◆ Task details ◆
Write out every line of the material below, character for character.

Saved data entries
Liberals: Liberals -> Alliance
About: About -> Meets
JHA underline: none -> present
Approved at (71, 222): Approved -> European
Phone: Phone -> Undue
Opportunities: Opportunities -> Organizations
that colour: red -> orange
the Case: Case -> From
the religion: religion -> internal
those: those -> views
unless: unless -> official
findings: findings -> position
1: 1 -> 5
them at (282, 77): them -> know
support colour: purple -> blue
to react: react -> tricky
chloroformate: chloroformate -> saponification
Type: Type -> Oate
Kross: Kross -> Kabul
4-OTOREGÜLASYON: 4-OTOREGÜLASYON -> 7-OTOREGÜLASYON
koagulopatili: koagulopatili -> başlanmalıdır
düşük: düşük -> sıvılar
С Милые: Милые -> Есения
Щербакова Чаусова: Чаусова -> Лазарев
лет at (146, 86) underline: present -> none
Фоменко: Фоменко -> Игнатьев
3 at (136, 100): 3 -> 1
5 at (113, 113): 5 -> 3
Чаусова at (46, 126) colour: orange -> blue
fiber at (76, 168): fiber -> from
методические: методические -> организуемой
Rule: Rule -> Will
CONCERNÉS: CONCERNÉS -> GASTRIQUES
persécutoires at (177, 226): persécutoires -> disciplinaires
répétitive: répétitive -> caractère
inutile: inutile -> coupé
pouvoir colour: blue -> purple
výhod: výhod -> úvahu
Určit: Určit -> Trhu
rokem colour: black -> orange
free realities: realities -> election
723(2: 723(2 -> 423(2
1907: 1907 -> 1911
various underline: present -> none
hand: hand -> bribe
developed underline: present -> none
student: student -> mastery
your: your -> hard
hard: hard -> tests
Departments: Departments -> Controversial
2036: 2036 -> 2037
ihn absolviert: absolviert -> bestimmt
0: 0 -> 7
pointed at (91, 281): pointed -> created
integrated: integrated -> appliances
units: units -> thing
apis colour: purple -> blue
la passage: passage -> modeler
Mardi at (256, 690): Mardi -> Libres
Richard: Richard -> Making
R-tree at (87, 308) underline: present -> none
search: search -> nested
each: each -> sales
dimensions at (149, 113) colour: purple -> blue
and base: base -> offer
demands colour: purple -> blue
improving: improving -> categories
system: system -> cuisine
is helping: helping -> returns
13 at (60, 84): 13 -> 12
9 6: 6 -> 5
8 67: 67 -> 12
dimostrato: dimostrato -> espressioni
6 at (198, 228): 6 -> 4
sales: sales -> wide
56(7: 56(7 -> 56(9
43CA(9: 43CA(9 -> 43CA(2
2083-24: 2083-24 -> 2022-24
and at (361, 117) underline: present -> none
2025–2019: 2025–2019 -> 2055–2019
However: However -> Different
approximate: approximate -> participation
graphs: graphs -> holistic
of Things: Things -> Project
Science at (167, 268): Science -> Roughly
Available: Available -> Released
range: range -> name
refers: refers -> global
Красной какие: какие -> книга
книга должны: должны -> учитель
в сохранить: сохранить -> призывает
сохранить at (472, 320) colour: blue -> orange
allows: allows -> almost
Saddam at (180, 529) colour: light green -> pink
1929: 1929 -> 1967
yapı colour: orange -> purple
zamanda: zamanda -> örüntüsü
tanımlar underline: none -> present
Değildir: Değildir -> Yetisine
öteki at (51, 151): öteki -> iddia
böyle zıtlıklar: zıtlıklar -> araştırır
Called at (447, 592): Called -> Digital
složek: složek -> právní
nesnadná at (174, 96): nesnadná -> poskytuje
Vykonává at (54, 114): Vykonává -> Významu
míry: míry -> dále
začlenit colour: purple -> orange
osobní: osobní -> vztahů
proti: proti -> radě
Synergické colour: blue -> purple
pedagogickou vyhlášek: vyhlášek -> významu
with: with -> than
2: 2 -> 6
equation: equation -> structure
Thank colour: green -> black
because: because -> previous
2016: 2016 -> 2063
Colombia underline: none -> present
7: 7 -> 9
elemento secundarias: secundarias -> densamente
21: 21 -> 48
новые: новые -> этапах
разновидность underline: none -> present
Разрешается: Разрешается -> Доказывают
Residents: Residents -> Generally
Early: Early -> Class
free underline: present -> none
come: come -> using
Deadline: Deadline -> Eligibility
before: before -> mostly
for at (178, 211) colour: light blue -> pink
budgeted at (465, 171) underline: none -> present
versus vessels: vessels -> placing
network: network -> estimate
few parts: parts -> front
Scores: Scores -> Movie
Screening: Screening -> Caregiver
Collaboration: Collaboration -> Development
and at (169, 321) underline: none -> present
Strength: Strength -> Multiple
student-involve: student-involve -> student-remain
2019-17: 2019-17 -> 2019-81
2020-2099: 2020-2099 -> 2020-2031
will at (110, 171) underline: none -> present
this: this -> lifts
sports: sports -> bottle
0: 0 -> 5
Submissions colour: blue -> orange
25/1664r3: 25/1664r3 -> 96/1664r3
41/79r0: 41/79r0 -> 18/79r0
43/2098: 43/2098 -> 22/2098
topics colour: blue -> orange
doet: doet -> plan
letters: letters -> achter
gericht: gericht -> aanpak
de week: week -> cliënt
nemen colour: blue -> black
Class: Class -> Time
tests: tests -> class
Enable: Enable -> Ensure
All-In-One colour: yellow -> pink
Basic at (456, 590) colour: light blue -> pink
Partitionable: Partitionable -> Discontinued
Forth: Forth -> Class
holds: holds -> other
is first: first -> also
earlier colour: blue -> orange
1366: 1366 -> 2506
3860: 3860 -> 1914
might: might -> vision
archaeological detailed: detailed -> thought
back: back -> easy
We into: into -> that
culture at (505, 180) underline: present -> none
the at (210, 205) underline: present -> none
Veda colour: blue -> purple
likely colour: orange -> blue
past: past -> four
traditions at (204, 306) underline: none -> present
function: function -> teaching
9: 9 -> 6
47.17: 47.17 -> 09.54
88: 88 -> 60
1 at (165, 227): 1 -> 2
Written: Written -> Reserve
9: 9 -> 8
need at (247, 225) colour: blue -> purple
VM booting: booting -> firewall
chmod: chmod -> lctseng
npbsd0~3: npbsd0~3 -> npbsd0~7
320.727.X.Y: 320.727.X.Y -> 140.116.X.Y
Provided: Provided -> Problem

◆ Task response ◆
Liberals: Liberals -> Alliance
About: About -> Meets
JHA underline: none -> present
Approved at (71, 222): Approved -> European
Phone: Phone -> Undue
Opportunities: Opportunities -> Organizations
that colour: red -> orange
the Case: Case -> From
the religion: religion -> internal
those: those -> views
unless: unless -> official
findings: findings -> position
1: 1 -> 5
them at (282, 77): them -> know
support colour: purple -> blue
to react: react -> tricky
chloroformate: chloroformate -> saponification
Type: Type -> Oate
Kross: Kross -> Kabul
4-OTOREGÜLASYON: 4-OTOREGÜLASYON -> 7-OTOREGÜLASYON
koagulopatili: koagulopatili -> başlanmalıdır
düşük: düşük -> sıvılar
С Милые: Милые -> Есения
Щербакова Чаусова: Чаусова -> Лазарев
лет at (146, 86) underline: present -> none
Фоменко: Фоменко -> Игнатьев
3 at (136, 100): 3 -> 1
5 at (113, 113): 5 -> 3
Чаусова at (46, 126) colour: orange -> blue
fiber at (76, 168): fiber -> from
методические: методические -> организуемой
Rule: Rule -> Will
CONCERNÉS: CONCERNÉS -> GASTRIQUES
persécutoires at (177, 226): persécutoires -> disciplinaires
répétitive: répétitive -> caractère
inutile: inutile -> coupé
pouvoir colour: blue -> purple
výhod: výhod -> úvahu
Určit: Určit -> Trhu
rokem colour: black -> orange
free realities: realities -> election
723(2: 723(2 -> 423(2
1907: 1907 -> 1911
various underline: present -> none
hand: hand -> bribe
developed underline: present -> none
student: student -> mastery
your: your -> hard
hard: hard -> tests
Departments: Departments -> Controversial
2036: 2036 -> 2037
ihn absolviert: absolviert -> bestimmt
0: 0 -> 7
pointed at (91, 281): pointed -> created
integrated: integrated -> appliances
units: units -> thing
apis colour: purple -> blue
la passage: passage -> modeler
Mardi at (256, 690): Mardi -> Libres
Richard: Richard -> Making
R-tree at (87, 308) underline: present -> none
search: search -> nested
each: each -> sales
dimensions at (149, 113) colour: purple -> blue
and base: base -> offer
demands colour: purple -> blue
improving: improving -> categories
system: system -> cuisine
is helping: helping -> returns
13 at (60, 84): 13 -> 12
9 6: 6 -> 5
8 67: 67 -> 12
dimostrato: dimostrato -> espressioni
6 at (198, 228): 6 -> 4
sales: sales -> wide
56(7: 56(7 -> 56(9
43CA(9: 43CA(9 -> 43CA(2
2083-24: 2083-24 -> 2022-24
and at (361, 117) underline: present -> none
2025–2019: 2025–2019 -> 2055–2019
However: However -> Different
approximate: approximate -> participation
graphs: graphs -> holistic
of Things: Things -> Project
Science at (167, 268): Science -> Roughly
Available: Available -> Released
range: range -> name
refers: refers -> global
Красной какие: какие -> книга
книга должны: должны -> учитель
в сохранить: сохранить -> призывает
сохранить at (472, 320) colour: blue -> orange
allows: allows -> almost
Saddam at (180, 529) colour: light green -> pink
1929: 1929 -> 1967
yapı colour: orange -> purple
zamanda: zamanda -> örüntüsü
tanımlar underline: none -> present
Değildir: Değildir -> Yetisine
öteki at (51, 151): öteki -> iddia
böyle zıtlıklar: zıtlıklar -> araştırır
Called at (447, 592): Called -> Digital
složek: složek -> právní
nesnadná at (174, 96): nesnadná -> poskytuje
Vykonává at (54, 114): Vykonává -> Významu
míry: míry -> dále
začlenit colour: purple -> orange
osobní: osobní -> vztahů
proti: proti -> radě
Synergické colour: blue -> purple
pedagogickou vyhlášek: vyhlášek -> významu
with: with -> than
2: 2 -> 6
equation: equation -> structure
Thank colour: green -> black
because: because -> previous
2016: 2016 -> 2063
Colombia underline: none -> present
7: 7 -> 9
elemento secundarias: secundarias -> densamente
21: 21 -> 48
новые: новые -> этапах
разновидность underline: none -> present
Разрешается: Разрешается -> Доказывают
Residents: Residents -> Generally
Early: Early -> Class
free underline: present -> none
come: come -> using
Deadline: Deadline -> Eligibility
before: before -> mostly
for at (178, 211) colour: light blue -> pink
budgeted at (465, 171) underline: none -> present
versus vessels: vessels -> placing
network: network -> estimate
few parts: parts -> front
Scores: Scores -> Movie
Screening: Screening -> Caregiver
Collaboration: Collaboration -> Development
and at (169, 321) underline: none -> present
Strength: Strength -> Multiple
student-involve: student-involve -> student-remain
2019-17: 2019-17 -> 2019-81
2020-2099: 2020-2099 -> 2020-2031
will at (110, 171) underline: none -> present
this: this -> lifts
sports: sports -> bottle
0: 0 -> 5
Submissions colour: blue -> orange
25/1664r3: 25/1664r3 -> 96/1664r3
41/79r0: 41/79r0 -> 18/79r0
43/2098: 43/2098 -> 22/2098
topics colour: blue -> orange
doet: doet -> plan
letters: letters -> achter
gericht: gericht -> aanpak
de week: week -> cliënt
nemen colour: blue -> black
Class: Class -> Time
tests: tests -> class
Enable: Enable -> Ensure
All-In-One colour: yellow -> pink
Basic at (456, 590) colour: light blue -> pink
Partitionable: Partitionable -> Discontinued
Forth: Forth -> Class
holds: holds -> other
is first: first -> also
earlier colour: blue -> orange
1366: 1366 -> 2506
3860: 3860 -> 1914
might: might -> vision
archaeological detailed: detailed -> thought
back: back -> easy
We into: into -> that
culture at (505, 180) underline: present -> none
the at (210, 205) underline: present -> none
Veda colour: blue -> purple
likely colour: orange -> blue
past: past -> four
traditions at (204, 306) underline: none -> present
function: function -> teaching
9: 9 -> 6
47.17: 47.17 -> 09.54
88: 88 -> 60
1 at (165, 227): 1 -> 2
Written: Written -> Reserve
9: 9 -> 8
need at (247, 225) colour: blue -> purple
VM booting: booting -> firewall
chmod: chmod -> lctseng
npbsd0~3: npbsd0~3 -> npbsd0~7
320.727.X.Y: 320.727.X.Y -> 140.116.X.Y
Provided: Provided -> Problem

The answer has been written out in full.